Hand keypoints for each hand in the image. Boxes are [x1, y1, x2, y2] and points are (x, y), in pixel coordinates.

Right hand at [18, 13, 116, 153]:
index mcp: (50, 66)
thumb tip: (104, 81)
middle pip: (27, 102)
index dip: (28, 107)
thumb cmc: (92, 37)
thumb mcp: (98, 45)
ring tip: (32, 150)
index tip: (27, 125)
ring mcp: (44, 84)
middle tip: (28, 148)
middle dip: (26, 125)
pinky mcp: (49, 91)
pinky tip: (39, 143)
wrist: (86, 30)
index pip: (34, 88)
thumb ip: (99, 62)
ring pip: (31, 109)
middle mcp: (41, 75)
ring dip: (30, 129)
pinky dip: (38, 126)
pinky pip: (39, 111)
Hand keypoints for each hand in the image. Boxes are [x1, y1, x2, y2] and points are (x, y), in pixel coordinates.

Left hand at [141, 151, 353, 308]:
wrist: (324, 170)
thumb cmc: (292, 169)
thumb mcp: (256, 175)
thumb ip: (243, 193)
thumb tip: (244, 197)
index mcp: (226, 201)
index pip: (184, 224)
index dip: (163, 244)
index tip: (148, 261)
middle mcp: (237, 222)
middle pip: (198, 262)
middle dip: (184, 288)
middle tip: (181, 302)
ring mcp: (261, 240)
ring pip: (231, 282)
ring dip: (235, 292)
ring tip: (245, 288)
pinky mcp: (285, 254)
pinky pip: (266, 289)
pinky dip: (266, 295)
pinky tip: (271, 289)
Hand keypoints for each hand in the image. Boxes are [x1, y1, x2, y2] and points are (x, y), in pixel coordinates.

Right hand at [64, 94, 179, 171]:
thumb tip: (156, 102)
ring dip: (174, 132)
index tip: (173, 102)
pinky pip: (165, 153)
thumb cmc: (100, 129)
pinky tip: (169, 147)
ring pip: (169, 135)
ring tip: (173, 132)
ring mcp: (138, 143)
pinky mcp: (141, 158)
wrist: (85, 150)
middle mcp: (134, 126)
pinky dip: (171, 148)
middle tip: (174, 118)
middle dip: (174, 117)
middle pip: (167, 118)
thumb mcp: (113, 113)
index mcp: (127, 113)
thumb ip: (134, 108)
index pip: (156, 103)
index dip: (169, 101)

======

### Task goal
Reproduce the full listing above, keeping every line intact.

### Exercise answer
Hand keypoints for each hand in the image. Boxes are [x1, y1, x2, y2] and points are (x, y), in pixel coordinates.

Right hand at [18, 13, 116, 153]:
index mcp: (50, 66)
thumb tip: (104, 81)
middle pip: (27, 102)
index dip: (28, 107)
thumb cmc: (92, 37)
thumb mcp: (98, 45)
ring tip: (32, 150)
index tip: (27, 125)
ring mcp: (44, 84)
middle tip: (28, 148)
middle dip: (26, 125)
pinky mcp: (49, 91)
pinky tip: (39, 143)
wrist: (86, 30)
index pip: (34, 88)
thumb ip: (99, 62)
ring pip: (31, 109)
middle mcp: (41, 75)
ring dip: (30, 129)
pinky dip: (38, 126)
pinky pip: (39, 111)
Hand keypoints for each hand in the image. Boxes are [x1, y1, x2, y2] and points are (x, y), in pixel coordinates.

Left hand at [141, 151, 353, 308]:
wrist: (324, 170)
thumb cmc: (292, 169)
thumb mcp: (256, 175)
thumb ip: (243, 193)
thumb tip: (244, 197)
index mcp: (226, 201)
index pip: (184, 224)
index dip: (163, 244)
index tip: (148, 261)
middle mcp: (237, 222)
middle pip: (198, 262)
middle dip: (184, 288)
middle tip: (181, 302)
ring mcp: (261, 240)
ring pip: (231, 282)
ring dip: (235, 292)
ring tip: (245, 288)
pinky mcp: (285, 254)
pinky pip: (266, 289)
pinky dip: (266, 295)
pinky tip: (271, 289)
Hand keypoints for each hand in the image. Boxes are [x1, y1, x2, y2] and points are (x, y), in pixel coordinates.

Right hand at [64, 94, 179, 171]:
thumb tip: (156, 102)
ring dip: (174, 132)
index tip: (173, 102)
pinky pip: (165, 153)
thumb cmc: (100, 129)
pinky tip: (169, 147)
ring pip: (169, 135)
ring tip: (173, 132)
ring mcp: (138, 143)
pinky mcp: (141, 158)
wrist: (85, 150)
middle mcp: (134, 126)
pinky dip: (171, 148)
middle tip: (174, 118)
middle dip: (174, 117)
middle pip: (167, 118)
thumb mcp: (113, 113)
index mcp: (127, 113)
thumb ip: (134, 108)
index pip: (156, 103)
index dip: (169, 101)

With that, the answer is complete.